Annnnd, she’s back.

SK, undeterred by last week’s episode with a slightly height-challenged, still-connected-to-his-ex Tinderer was back on the horse again this week. (or not even, as you will understand later)

With a level of efficiency normally reserved for her day job, SK auditioned two men in one day for the role of next date.

Man #1 – The Fireman

When we heard about this guy’s occupation, mental visions of ‘Firefighters 2015’ calendars danced in our heads like an early dose of the sugarplum fairies – shirtless, sweaty, coated in a sprinkling of ash and clutching a large hose. #MuchExcitement.

The Deets:

  • Fireman (did we mention that already?)
  • Outer suburban Dad of three, with children roughly demographically compatible with SK’s
  • Single for a respectable period

 

The Date:

Fireman Sam graciously rolled with a slight delay caused by a work meeting that disrespectfully ran overtime having found that replanning a multi-million dollar project of some two years duration could NOT be achieved within a one hour timeslot. Sam appeared to be inordinately grateful for the simple fact that SK actually arrived, having been stood up completely and inexplicably by two recent Tinderers.
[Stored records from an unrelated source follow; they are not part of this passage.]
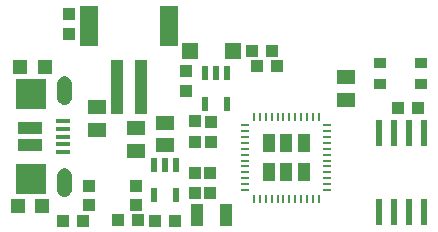
<source format=gbr>
G04 EAGLE Gerber RS-274X export*
G75*
%MOMM*%
%FSLAX34Y34*%
%LPD*%
%INSolderpaste Top*%
%IPPOS*%
%AMOC8*
5,1,8,0,0,1.08239X$1,22.5*%
G01*
%ADD10R,1.500000X1.240000*%
%ADD11R,1.000000X1.075000*%
%ADD12R,1.200000X1.200000*%
%ADD13R,1.075000X1.000000*%
%ADD14R,1.000000X1.000000*%
%ADD15R,2.000000X1.000000*%
%ADD16R,2.500000X2.500000*%
%ADD17R,1.250000X0.300000*%
%ADD18R,0.550000X1.200000*%
%ADD19R,1.400000X1.400000*%
%ADD20R,1.000000X4.600000*%
%ADD21R,1.600000X3.400000*%
%ADD22R,0.250000X0.750000*%
%ADD23R,0.750000X0.250000*%
%ADD24R,1.000000X1.500000*%
%ADD25R,1.100000X1.900000*%
%ADD26R,1.000000X0.850000*%
%ADD27R,0.600000X2.200000*%

G36*
X53548Y141173D02*
X53548Y141173D01*
X54822Y141373D01*
X54869Y141390D01*
X54959Y141411D01*
X56155Y141889D01*
X56198Y141916D01*
X56281Y141956D01*
X57341Y142688D01*
X57377Y142724D01*
X57448Y142782D01*
X58319Y143732D01*
X58346Y143774D01*
X58403Y143847D01*
X59040Y144967D01*
X59057Y145014D01*
X59096Y145097D01*
X59469Y146331D01*
X59474Y146381D01*
X59494Y146471D01*
X59583Y147756D01*
X59581Y147776D01*
X59584Y147800D01*
X59584Y158800D01*
X59582Y158815D01*
X59583Y158835D01*
X59522Y159961D01*
X59511Y160008D01*
X59503Y160084D01*
X59222Y161177D01*
X59202Y161221D01*
X59180Y161294D01*
X58692Y162311D01*
X58664Y162350D01*
X58627Y162417D01*
X57950Y163320D01*
X57915Y163353D01*
X57866Y163411D01*
X57026Y164164D01*
X56985Y164190D01*
X56925Y164238D01*
X55954Y164812D01*
X55909Y164829D01*
X55842Y164865D01*
X54777Y165239D01*
X54730Y165247D01*
X54657Y165269D01*
X53540Y165428D01*
X53512Y165427D01*
X53360Y165428D01*
X52244Y165269D01*
X52198Y165254D01*
X52123Y165239D01*
X51058Y164865D01*
X51016Y164841D01*
X50946Y164812D01*
X49975Y164238D01*
X49938Y164206D01*
X49874Y164164D01*
X49034Y163411D01*
X49005Y163374D01*
X48950Y163320D01*
X48273Y162417D01*
X48251Y162374D01*
X48208Y162311D01*
X47720Y161294D01*
X47707Y161247D01*
X47678Y161177D01*
X47397Y160084D01*
X47394Y160036D01*
X47378Y159961D01*
X47317Y158835D01*
X47319Y158819D01*
X47316Y158800D01*
X47316Y147800D01*
X47319Y147785D01*
X47317Y147765D01*
X47378Y146639D01*
X47390Y146592D01*
X47397Y146516D01*
X47678Y145423D01*
X47698Y145379D01*
X47720Y145306D01*
X48208Y144289D01*
X48237Y144250D01*
X48273Y144183D01*
X48950Y143280D01*
X48985Y143247D01*
X49034Y143189D01*
X49874Y142436D01*
X49915Y142410D01*
X49975Y142362D01*
X50946Y141788D01*
X50991Y141771D01*
X51058Y141735D01*
X52123Y141361D01*
X52170Y141353D01*
X52244Y141331D01*
X53360Y141172D01*
X53361Y141172D01*
X53548Y141173D01*
G37*
G36*
X53548Y63173D02*
X53548Y63173D01*
X54822Y63373D01*
X54869Y63390D01*
X54959Y63411D01*
X56155Y63889D01*
X56198Y63916D01*
X56281Y63956D01*
X57341Y64688D01*
X57377Y64724D01*
X57448Y64782D01*
X58319Y65732D01*
X58346Y65774D01*
X58403Y65847D01*
X59040Y66967D01*
X59057Y67014D01*
X59096Y67097D01*
X59469Y68331D01*
X59474Y68381D01*
X59494Y68471D01*
X59583Y69756D01*
X59581Y69776D01*
X59584Y69800D01*
X59584Y80800D01*
X59582Y80815D01*
X59583Y80835D01*
X59522Y81961D01*
X59511Y82008D01*
X59503Y82084D01*
X59222Y83177D01*
X59202Y83221D01*
X59180Y83294D01*
X58692Y84311D01*
X58664Y84350D01*
X58627Y84417D01*
X57950Y85320D01*
X57915Y85353D01*
X57866Y85411D01*
X57026Y86164D01*
X56985Y86190D01*
X56925Y86238D01*
X55954Y86812D01*
X55909Y86829D01*
X55842Y86865D01*
X54777Y87239D01*
X54730Y87247D01*
X54657Y87269D01*
X53540Y87428D01*
X53512Y87427D01*
X53360Y87428D01*
X52244Y87269D01*
X52198Y87254D01*
X52123Y87239D01*
X51058Y86865D01*
X51016Y86841D01*
X50946Y86812D01*
X49975Y86238D01*
X49938Y86206D01*
X49874Y86164D01*
X49034Y85411D01*
X49005Y85374D01*
X48950Y85320D01*
X48273Y84417D01*
X48251Y84374D01*
X48208Y84311D01*
X47720Y83294D01*
X47707Y83247D01*
X47678Y83177D01*
X47397Y82084D01*
X47394Y82036D01*
X47378Y81961D01*
X47317Y80835D01*
X47319Y80819D01*
X47316Y80800D01*
X47316Y69800D01*
X47319Y69785D01*
X47317Y69765D01*
X47378Y68639D01*
X47390Y68592D01*
X47397Y68516D01*
X47678Y67423D01*
X47698Y67379D01*
X47720Y67306D01*
X48208Y66289D01*
X48237Y66250D01*
X48273Y66183D01*
X48950Y65280D01*
X48985Y65247D01*
X49034Y65189D01*
X49874Y64436D01*
X49915Y64410D01*
X49975Y64362D01*
X50946Y63788D01*
X50991Y63771D01*
X51058Y63735D01*
X52123Y63361D01*
X52170Y63353D01*
X52244Y63331D01*
X53360Y63172D01*
X53361Y63172D01*
X53548Y63173D01*
G37*
D10*
X80880Y120090D03*
X80880Y139090D03*
D11*
X164000Y110120D03*
X164000Y127120D03*
D10*
X138580Y125740D03*
X138580Y106740D03*
D12*
X15950Y173590D03*
X36950Y173590D03*
D13*
X98688Y43446D03*
X115688Y43446D03*
D11*
X57150Y218050D03*
X57150Y201050D03*
D14*
X73980Y56770D03*
X73980Y72770D03*
X113980Y72770D03*
X113980Y56770D03*
D15*
X24450Y121800D03*
X24450Y106800D03*
D16*
X25450Y150300D03*
X25450Y78300D03*
D17*
X52200Y127300D03*
X52200Y120800D03*
X52200Y114300D03*
X52200Y107800D03*
X52200Y101300D03*
D18*
X191110Y167941D03*
X181610Y167941D03*
X172110Y167941D03*
X172110Y141939D03*
X191110Y141939D03*
D19*
X196300Y186690D03*
X159300Y186690D03*
D20*
X97950Y156040D03*
X117950Y156040D03*
D21*
X73950Y208040D03*
X141950Y208040D03*
D18*
X147930Y90471D03*
X138430Y90471D03*
X128930Y90471D03*
X128930Y64469D03*
X147930Y64469D03*
D12*
X34630Y55880D03*
X13630Y55880D03*
D13*
X52460Y43180D03*
X69460Y43180D03*
D10*
X114300Y121260D03*
X114300Y102260D03*
D13*
X146930Y43180D03*
X129930Y43180D03*
X212480Y186690D03*
X229480Y186690D03*
X233290Y173990D03*
X216290Y173990D03*
D22*
X213800Y61770D03*
X218800Y61770D03*
X223800Y61770D03*
X228800Y61770D03*
X233800Y61770D03*
X238800Y61770D03*
X243800Y61770D03*
X248800Y61770D03*
X253800Y61770D03*
X258800Y61770D03*
X263800Y61770D03*
D23*
X276050Y69020D03*
X276050Y74020D03*
X276050Y79020D03*
X276050Y84020D03*
X276050Y89020D03*
X276050Y94020D03*
X276050Y99020D03*
X276050Y104020D03*
X276050Y109020D03*
X276050Y114020D03*
X276050Y119020D03*
D22*
X268800Y131270D03*
X263800Y131270D03*
X258800Y131270D03*
X253800Y131270D03*
X248800Y131270D03*
X243800Y131270D03*
X238800Y131270D03*
X233800Y131270D03*
X228800Y131270D03*
X223800Y131270D03*
X218800Y131270D03*
D23*
X206550Y124020D03*
X206550Y119020D03*
X206550Y114020D03*
X206550Y109020D03*
X206550Y104020D03*
X206550Y99020D03*
X206550Y94020D03*
X206550Y89020D03*
X206550Y84020D03*
X206550Y79020D03*
X206550Y74020D03*
D24*
X226300Y109020D03*
X241300Y109020D03*
X256300Y109020D03*
X256300Y84020D03*
X241300Y84020D03*
X226300Y84020D03*
D22*
X268800Y61770D03*
D23*
X276050Y124020D03*
D22*
X213800Y131270D03*
D23*
X206550Y69020D03*
D11*
X177800Y109610D03*
X177800Y126610D03*
X176530Y66430D03*
X176530Y83430D03*
X163830Y66430D03*
X163830Y83430D03*
D25*
X189800Y48260D03*
X165800Y48260D03*
D10*
X292100Y164440D03*
X292100Y145440D03*
D11*
X156210Y152790D03*
X156210Y169790D03*
D26*
X320320Y176390D03*
X355320Y176390D03*
X320320Y158890D03*
X355320Y158890D03*
D27*
X345440Y116970D03*
X345440Y50670D03*
X358140Y116970D03*
X332740Y116970D03*
X320040Y116970D03*
X358140Y50670D03*
X332740Y50670D03*
X320040Y50670D03*
D13*
X352670Y138430D03*
X335670Y138430D03*
M02*

</source>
Despite all the expectations created by helmets, high-vis and hoses, there was a distinct lack of chemistry. Stable, emotionally solid and responsible unfortunately translated into someone you’d like to have in your book group rather than your boudoir.

The Debrief:

#FriendZoned

Man #2 – Trouble with Capital T

When the pictures of Capital-T-Trouble were passed around electronically, as invariably happens when SK was either demonstrating some tremendously lust-worthy talent or WTF pictures of the borderline elderly advertising their open marriages, a collective digital sigh was heard across the network at his blue eyes and chiselled jawline. He was everything that the visual of Christian Grey of Fifty Shades should have been had it not been for Hollywood plonking onto an unknwown actor and thereby disappointing a legion of bored housewife readers.

jamie dornan

To add to the intrigue, Capital-T-Trouble advised that he already had two women on the go who had different motivations for spending time with him. After further questioning about the arrangements he suggested there was room in the portfolio for another.

The Deets:

  • all appearances suggested someone that you’d like to have take you to the Red Room
  • emotionally damaged after separation from his wife
  • a ‘project’ equivalent to the emotional version of a ‘renovators delight’
  • refreshing honesty about non-exclusivity

The Date:

Whilst Fireman Sam was introduced over a pedestrian Chai Latte, a meeting with CTT was appropriately accompanied by a hardcore espresso martini or two.

Date #1 was followed up by Date #2 within a 48hour window entirely consistent with the instant gratification pillars that represent the altar upon which the Tinder gods worship.

With alcohol-fuelled bravery, date #2 progressed to a second location, where CTT had an opportunity to demonstrate the bedroom prowess to which he had hinted on Tinder, and was presumably so impressive that it screamed out to be distributed between more than one woman.

Unfortunately, CTT’s emotional baggage warranted antidepressants which were of a kind that impacted bedroom performance.

Fortunately, he understood this and had a supply of little blue pills to compensate.

Unfortunately, the Pfizer gods were not with him that night and the combined might of Big Pharma conspired against him on this particular occasion.

Shortly thereafter, SK was doing the mental calcs on how much sleeping time was still available before the early morning appointment with her personal trainer, and, knowing that CTT had at least two women who probably wouldn’t kick him out of bed despite his ‘difficulties’, decided to kick him out of bed.